SELECT post_id postId, post_bar_id postBarId, post_title postTitle, post_content postContent,

user_id userId, top_post topPost, wonderful_post wonderfulPost,audit,

visit_count visitCount, post_status postStatus, create_time createTime

FROM post_info WHERE post_status = 1

注意：取了别名，这是因为使用ElasticsearchRestRepository<T,ID>的时候，他的机制是这样的：例如

package ……；

import com.seven.forum.entity.zyl.PostBarInfoEntity;

import org.springframework.data.elasticsearch.repository.ElasticsearchRepository;

import java.util.List;

public interface PostBarInfoRepository extends ElasticsearchRepository<PostBarInfoEntity, Long> {


　　// 我看它模板里面用的是Iterable<T>接收数据的，不过我这里写的是List， 
　　// 这里的PostBarName他只会到elasticsearch中找到mapping中名字为postBarName，
　　// 不管是postbarname还是post_bar_name都是不行的，所以前面 数据库要给有下划线的列取别名，并且要设置不使用默认的小写转换

    List<PostBarInfoEntity> queryByPostBarNameContains(String postBarName);

    List<PostBarInfoEntity> getByCatalogueId(Long id);

}

我再给出实体类和测试类的代码：

package ……;

import lombok.Data;

import org.springframework.data.annotation.Id;

import org.springframework.data.elasticsearch.annotations.Document;

import org.springframework.data.elasticsearch.annotations.Field;

import org.springframework.data.elasticsearch.annotations.FieldType;

import java.util.Date;

@Data
// 我用的elasticsearch，type不设置的话，mapping用的就是用的类名小写，这个我目前还没去研究有什么区别，之前看的那本书上的知识没记住……

@Document(indexName = "post_bar_info", type = "_doc")

public class PostBarInfoEntity {

    @Id

    @Field(type = FieldType.Long)

    private Long postBarId;

    @Field(type = FieldType.Long)

    private Long catalogueId;

    @Field(type = FieldType.Text, analyzer = "ik_max_word")

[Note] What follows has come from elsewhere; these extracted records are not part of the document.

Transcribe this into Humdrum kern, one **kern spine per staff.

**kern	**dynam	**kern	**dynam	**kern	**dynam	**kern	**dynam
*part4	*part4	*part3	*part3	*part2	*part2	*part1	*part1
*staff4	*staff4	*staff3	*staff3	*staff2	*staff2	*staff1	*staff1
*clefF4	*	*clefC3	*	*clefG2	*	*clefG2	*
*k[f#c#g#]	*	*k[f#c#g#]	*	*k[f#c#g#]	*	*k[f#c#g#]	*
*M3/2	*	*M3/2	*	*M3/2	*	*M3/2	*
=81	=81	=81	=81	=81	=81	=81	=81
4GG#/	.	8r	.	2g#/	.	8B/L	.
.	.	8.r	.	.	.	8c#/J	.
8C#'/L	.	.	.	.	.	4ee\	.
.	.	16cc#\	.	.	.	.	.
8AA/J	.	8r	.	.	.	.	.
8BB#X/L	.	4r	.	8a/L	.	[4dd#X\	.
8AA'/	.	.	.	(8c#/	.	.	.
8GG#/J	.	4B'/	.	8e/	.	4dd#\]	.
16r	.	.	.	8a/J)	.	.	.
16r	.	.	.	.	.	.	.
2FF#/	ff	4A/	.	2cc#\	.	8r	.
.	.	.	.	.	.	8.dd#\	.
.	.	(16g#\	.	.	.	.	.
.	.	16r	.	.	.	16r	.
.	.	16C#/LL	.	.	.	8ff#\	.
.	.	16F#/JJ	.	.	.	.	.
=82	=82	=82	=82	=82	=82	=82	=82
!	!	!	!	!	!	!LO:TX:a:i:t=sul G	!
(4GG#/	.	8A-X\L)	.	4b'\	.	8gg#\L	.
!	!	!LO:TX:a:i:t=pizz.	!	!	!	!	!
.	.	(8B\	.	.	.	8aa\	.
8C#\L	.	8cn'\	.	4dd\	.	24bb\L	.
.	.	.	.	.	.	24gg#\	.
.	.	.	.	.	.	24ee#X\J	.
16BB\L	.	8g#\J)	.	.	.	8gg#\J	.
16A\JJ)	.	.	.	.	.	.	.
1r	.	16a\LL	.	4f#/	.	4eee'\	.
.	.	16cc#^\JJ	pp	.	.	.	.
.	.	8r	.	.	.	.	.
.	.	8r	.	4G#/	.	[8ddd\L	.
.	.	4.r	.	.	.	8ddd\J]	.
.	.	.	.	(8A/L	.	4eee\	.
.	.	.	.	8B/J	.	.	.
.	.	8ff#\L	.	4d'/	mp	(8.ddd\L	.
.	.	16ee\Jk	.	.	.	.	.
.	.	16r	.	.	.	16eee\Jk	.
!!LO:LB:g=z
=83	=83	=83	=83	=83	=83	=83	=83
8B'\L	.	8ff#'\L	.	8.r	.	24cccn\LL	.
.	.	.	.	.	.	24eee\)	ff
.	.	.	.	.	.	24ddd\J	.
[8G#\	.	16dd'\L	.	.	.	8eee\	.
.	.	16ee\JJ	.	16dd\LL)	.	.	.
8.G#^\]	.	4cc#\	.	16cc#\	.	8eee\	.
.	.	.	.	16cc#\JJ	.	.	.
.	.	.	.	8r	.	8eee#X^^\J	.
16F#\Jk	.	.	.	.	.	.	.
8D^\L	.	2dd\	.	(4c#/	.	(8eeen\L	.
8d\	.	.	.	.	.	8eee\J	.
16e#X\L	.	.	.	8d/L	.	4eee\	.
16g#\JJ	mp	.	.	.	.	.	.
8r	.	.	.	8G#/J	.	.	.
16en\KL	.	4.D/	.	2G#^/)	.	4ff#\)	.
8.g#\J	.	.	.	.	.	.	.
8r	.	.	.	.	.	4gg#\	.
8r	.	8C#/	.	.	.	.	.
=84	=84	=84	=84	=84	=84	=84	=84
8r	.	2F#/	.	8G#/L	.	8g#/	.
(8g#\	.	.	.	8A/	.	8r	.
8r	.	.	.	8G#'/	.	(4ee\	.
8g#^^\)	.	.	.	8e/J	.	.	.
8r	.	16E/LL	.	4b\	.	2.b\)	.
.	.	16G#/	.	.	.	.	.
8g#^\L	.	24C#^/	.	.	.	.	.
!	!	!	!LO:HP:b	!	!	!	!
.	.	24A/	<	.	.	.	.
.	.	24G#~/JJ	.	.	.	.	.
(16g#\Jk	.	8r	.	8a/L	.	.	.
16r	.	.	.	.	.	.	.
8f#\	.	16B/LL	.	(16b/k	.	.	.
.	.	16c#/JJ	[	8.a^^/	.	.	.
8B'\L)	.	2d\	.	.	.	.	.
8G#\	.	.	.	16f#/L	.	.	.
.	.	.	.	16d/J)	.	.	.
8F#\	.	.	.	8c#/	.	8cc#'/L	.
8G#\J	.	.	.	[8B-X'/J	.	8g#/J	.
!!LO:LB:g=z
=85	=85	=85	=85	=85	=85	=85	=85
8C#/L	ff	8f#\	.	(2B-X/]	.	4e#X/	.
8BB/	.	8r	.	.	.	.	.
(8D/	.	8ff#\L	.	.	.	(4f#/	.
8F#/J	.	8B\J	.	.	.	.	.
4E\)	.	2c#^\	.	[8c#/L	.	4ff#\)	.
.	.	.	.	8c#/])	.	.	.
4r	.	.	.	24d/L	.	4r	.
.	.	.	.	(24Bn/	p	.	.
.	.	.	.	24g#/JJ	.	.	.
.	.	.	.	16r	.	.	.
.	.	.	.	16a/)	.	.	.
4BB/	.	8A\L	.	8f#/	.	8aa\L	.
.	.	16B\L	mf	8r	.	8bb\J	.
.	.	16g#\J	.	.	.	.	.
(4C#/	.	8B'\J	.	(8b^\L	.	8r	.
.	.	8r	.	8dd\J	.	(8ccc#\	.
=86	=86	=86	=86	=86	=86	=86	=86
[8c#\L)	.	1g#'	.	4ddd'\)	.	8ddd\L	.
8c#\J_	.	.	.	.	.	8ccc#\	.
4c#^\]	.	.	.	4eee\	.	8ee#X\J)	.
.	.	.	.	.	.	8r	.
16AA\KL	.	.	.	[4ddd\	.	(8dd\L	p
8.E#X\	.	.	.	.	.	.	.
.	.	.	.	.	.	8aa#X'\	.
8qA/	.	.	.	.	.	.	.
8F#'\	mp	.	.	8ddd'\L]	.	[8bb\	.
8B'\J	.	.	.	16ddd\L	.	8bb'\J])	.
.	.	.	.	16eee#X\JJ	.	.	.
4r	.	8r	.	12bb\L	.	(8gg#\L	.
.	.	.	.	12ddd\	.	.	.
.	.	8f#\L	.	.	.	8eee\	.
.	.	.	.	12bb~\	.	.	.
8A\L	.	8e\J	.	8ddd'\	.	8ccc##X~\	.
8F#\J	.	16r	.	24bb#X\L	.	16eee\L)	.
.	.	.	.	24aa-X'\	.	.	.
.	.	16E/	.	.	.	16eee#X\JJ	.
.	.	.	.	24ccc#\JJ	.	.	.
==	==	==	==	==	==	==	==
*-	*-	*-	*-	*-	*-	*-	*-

    private String postBarName;

    @Field(type = FieldType.Text, analyzer = "ik_max_word")

    private String postBarExplain;

    @Field(type = FieldType.Text)

    private String postBarLogoUrl;

    @Field(type = FieldType.Long)

    private Long userId;

    @Field(type = FieldType.Long)

    private Long postCount;

    @Field(type = FieldType.Long)

    private Long userCount;

    @Field(type = FieldType.Date)

    private Date createTime;

    @Field(type = FieldType.Integer)

    private Integer postBarStatus;

    @Override

    public String toString() {

        return "PostBarInfoEntity{" +

                "postBarId=" + postBarId +

                ", catalogueId=" + catalogueId +

                ", postBarName='" + postBarName + '\'' +

                ", postBarExplain='" + postBarExplain + '\'' +

                ", postBarLogoUrl='" + postBarLogoUrl + '\'' +

                ", userId=" + userId +

                ", postCount=" + postCount +

                ", userCount=" + userCount +

                ", createTime=" + createTime +

                ", postBarStatus=" + postBarStatus +

                '}';

    }

}

import com.seven.forum.SpringBootApp;import org.junit.Test;

import org.junit.runner.RunWith;

import org.springframework.beans.factory.annotation.Autowired;

import org.springframework.boot.test.context.SpringBootTest;

import org.springframework.data.elasticsearch.core.ElasticsearchRestTemplate;

import org.springframework.test.context.junit4.SpringRunner;

import java.util.List;

@RunWith(SpringRunner.class)

@SpringBootTest(classes = SpringBootApp.class)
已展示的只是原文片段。